Abstract class for training dataset that samples batches from same dataset.

Parameters:
  • args (AbsEmbedderDataArguments) – Data arguments.

  • default_batch_size (int) – The default batch size for training.

  • seed (int) – Random seed.

  • tokenizer (PreTrainedTokenizer) – Tokenizer to use.

  • process_index (int, optional) – Current process index. Defaults to 0.

  • num_processes (int, optional) – Total number of processes. Defaults to 1.

Methods#

AbsEmbedderSameDatasetTrainDataset.refresh_epoch()[source]#

Refresh data for epoch.

AbsEmbedderSameDatasetTrainDataset._load_dataset(file_path: str)[source]#

Load datset from given path.

Parameters:

file_path (str) – The path to load or download from HF hub.

Returns:

The loaded dataset.

Return type:

datasets.Dataset

static AbsEmbedderSameDatasetTrainDataset._get_file_batch_size(temp_dataset: Dataset, default_batch_size: int)[source]#

Get the appropriate batch size for the dataset.

Parameters:
  • temp_dataset (datasets.Dataset) – Loaded datasets.Dataset object.

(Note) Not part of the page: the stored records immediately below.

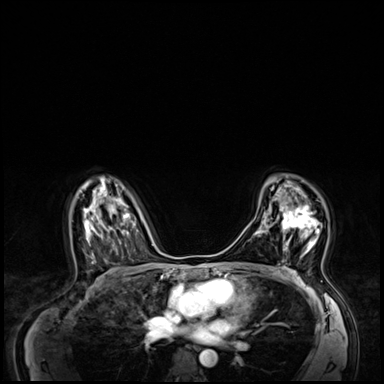
Breast MRI (dynamic contrast-enhanced), one axial slice. Slice 42 of 64 in the series (ordered by position). Dynamic contrast-enhanced series, time point 2 of 8 at this slice position (early post-contrast). 3 T. TE 1.4 ms, TR 4.3 ms. 2.5 mm slice thickness. 384 × 384 image matrix. Female patient.
Outlined on this slice (semi-automatically segmented with operator editing):
- enhancing-tissue mask used for the functional tumour volume (all voxels passing the contrast-enhancement thresholds inside the analysis volume; usually the tumour): box from (x=271, y=205) to (x=322, y=251) px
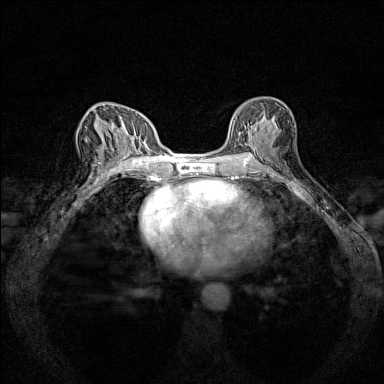
Breast MRI (dynamic contrast-enhanced), one axial slice; position 77 of 160 along the scan axis; dynamic contrast-enhanced series, time point 2 of 7 at this slice position (early post-contrast); 1.5 T; TE 1.8 ms, TR 5 ms; 1 mm slice thickness; 384 × 384 image matrix, field of view 280 × 280 mm. Female patient.
Structures marked on this image (semi-automatic segmentation, software-assisted and operator-edited):
- enhancing-tissue mask used for the functional tumour volume (all voxels passing the contrast-enhancement thresholds inside the analysis volume; usually the tumour): bounding box [x1, y1, x2, y2] px = [230, 108, 273, 149]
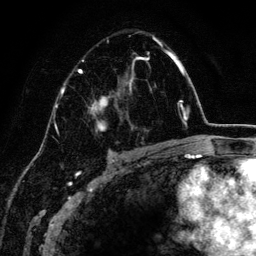
Breast MRI (dynamic contrast-enhanced), one axial slice. Slice 86 of 134 in the series (ordered by position). Cropped to one breast. Dynamic contrast-enhanced series, time point 2 of 6 at this slice position (early post-contrast). 3 T. TE 4.2 ms, TR 7.9 ms. 1.2 mm slice thickness. 256 × 256 image matrix. Female patient.
Outlined on this slice (semi-automatically segmented with operator editing):
- enhancing-tissue mask used for the functional tumour volume (all voxels passing the contrast-enhancement thresholds inside the analysis volume; usually the tumour): bounding box <79,35,163,152> (left, top, right, bottom; pixels)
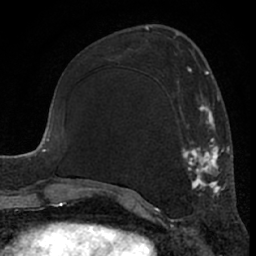
Breast MRI (dynamic contrast-enhanced), one axial slice. Position 25 of 66 along the scan axis. Cropped to one breast. Dynamic contrast-enhanced series, time point 2 of 7 at this slice position (early post-contrast). 1.5 T. TE 3 ms, TR 6.2 ms. 256 × 256 image matrix, field of view 155 × 155 mm. Female patient.
Outlined on this slice (semi-automatically segmented with operator editing):
- enhancing-tissue mask used for the functional tumour volume (all voxels passing the contrast-enhancement thresholds inside the analysis volume; usually the tumour): bounding box <111,65,226,198> (left, top, right, bottom; pixels)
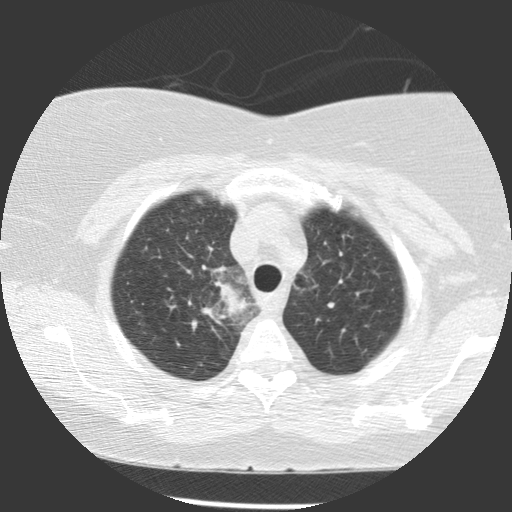
Chest CT (low-dose screening protocol), one axial image, baseline screening round, lung window (W 1500 / L -600 HU), standard (soft-tissue) reconstruction kernel (STANDARD), 140 kVp, slice 93 of 116 in the series. Female participant, aged 63 years at enrolment. Former smoker at enrolment.
Expert reader's lesion annotation, bounding box (x1, y1, x2, y2) in pixels: (202, 267, 260, 330). Reader record for this screening exam (exam-level; its link to the box is not recorded): non-calcified nodule or mass ≥4 mm, right upper lobe, 39 × 36 mm, spiculated (stellate) margins, soft tissue attenuation. Official screen result: positive, change unspecified: nodule(s) >= 4 mm or enlarging nodule(s), mass(es), or other non-specific abnormalities suspicious for lung cancer.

  • default_batch_size (int) – The default batch size to use if not specified in the dataset.

Returns:

The final batch size to use.

Return type:

int

AbsEmbedderSameDatasetTrainDataset._get_train_group_size(batch_raw_data)[source]#

Get the training group size and data type.

Parameters:

batch_raw_data (datasets.Dataset) – One batch of raw data.

Returns:

The training group size. str: The type of data for the task.

Return type:

int

AbsEmbedderSameDatasetTrainDataset._create_batch_data(batch_raw_data)[source]#

Create a comple batch of data with queries, documents and teacher scores.

Parameters:

batch_raw_data (datasets.Dataset) – One batch of raw data.

Returns:

Queries with instruction format. List[str]: Documents with instruction format. List[float]: Teacher scores for model distillation.

Return type:

List[str]

AbsEmbedderSameDatasetCollator#

class FlagEmbedding.abc.finetune.embedder.AbsEmbedderSameDatasetCollator(tokenizer: PreTrainedTokenizerBase, padding: bool | str | PaddingStrategy = True, max_length: int | None = None, pad_to_multiple_of: int | None = None, return_tensors: str = 'pt', query_max_len: int = 32, passage_max_len: int = 128, sub_batch_size: int = -1)[source]#

EmbedCollator for SameDataset. Note that after using this collator, the training_args should be set as:

training_args.per_device_train_batch_size = 1

training_args.dataloader_num_workers = 0    # avoid multi-processing

EmbedderTrainerCallbackForDataRefresh#

class FlagEmbedding.abc.finetune.embedder.EmbedderTrainerCallbackForDataRefresh(train_dataset: AbsEmbedderSameDatasetTrainDataset)[source]#

Callback class to inspect the state of the training loop and take decision.

Methods#

EmbedderTrainerCallbackForDataRefresh.on_epoch_end(args: AbsEmbedderTrainingArguments, state: TrainerState, control: TrainerControl, **kwargs)[source]#

Event called at the end of an epoch.